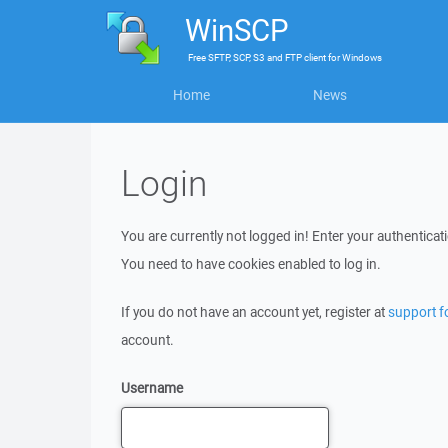
WinSCP
Free
SFTP, SCP, S3 and FTP client
for
Windows
Home
News
Login
You are currently not logged in! Enter your authenticati
You need to have cookies enabled to log in.
If you do not have an account yet, register at
support 
account.
Username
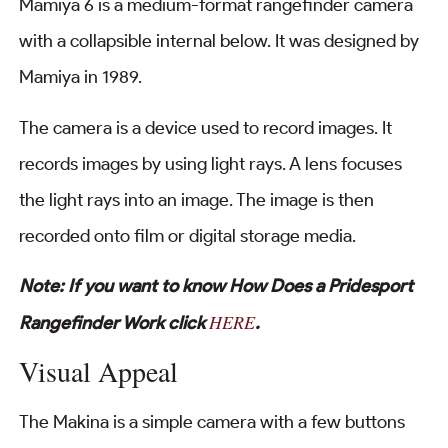
Mamiya 6 is a medium-format rangefinder camera
with a collapsible internal below. It was designed by
Mamiya in 1989.
The camera is a device used to record images. It
records images by using light rays. A lens focuses
the light rays into an image. The image is then
recorded onto film or digital storage media.
Note: If you want to know How Does a Pridesport
HERE
Rangefinder Work click
.
Visual Appeal
The Makina is a simple camera with a few buttons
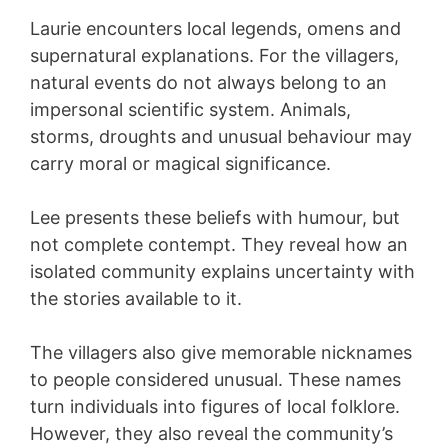
Laurie encounters local legends, omens and
supernatural explanations. For the villagers,
natural events do not always belong to an
impersonal scientific system. Animals,
storms, droughts and unusual behaviour may
carry moral or magical significance.
Lee presents these beliefs with humour, but
not complete contempt. They reveal how an
isolated community explains uncertainty with
the stories available to it.
The villagers also give memorable nicknames
to people considered unusual. These names
turn individuals into figures of local folklore.
However, they also reveal the community’s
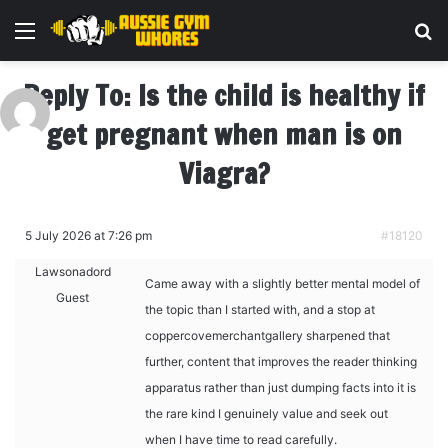
Menu
Se
Reply To: Is the child is healthy if
get pregnant when man is on
Viagra?
5 July 2026 at 7:26 pm
#18120
Lawsonadord
Came away with a slightly better mental model of
Guest
the topic than I started with, and a stop at
coppercovemerchantgallery sharpened that
further, content that improves the reader thinking
apparatus rather than just dumping facts into it is
the rare kind I genuinely value and seek out
when I have time to read carefully.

**Assignment:** The lines you need are those holding the word "also"; copy each of them from the material above.

**Answer to the problem:**
The villagers also give memorable nicknames
However, they also reveal the community’s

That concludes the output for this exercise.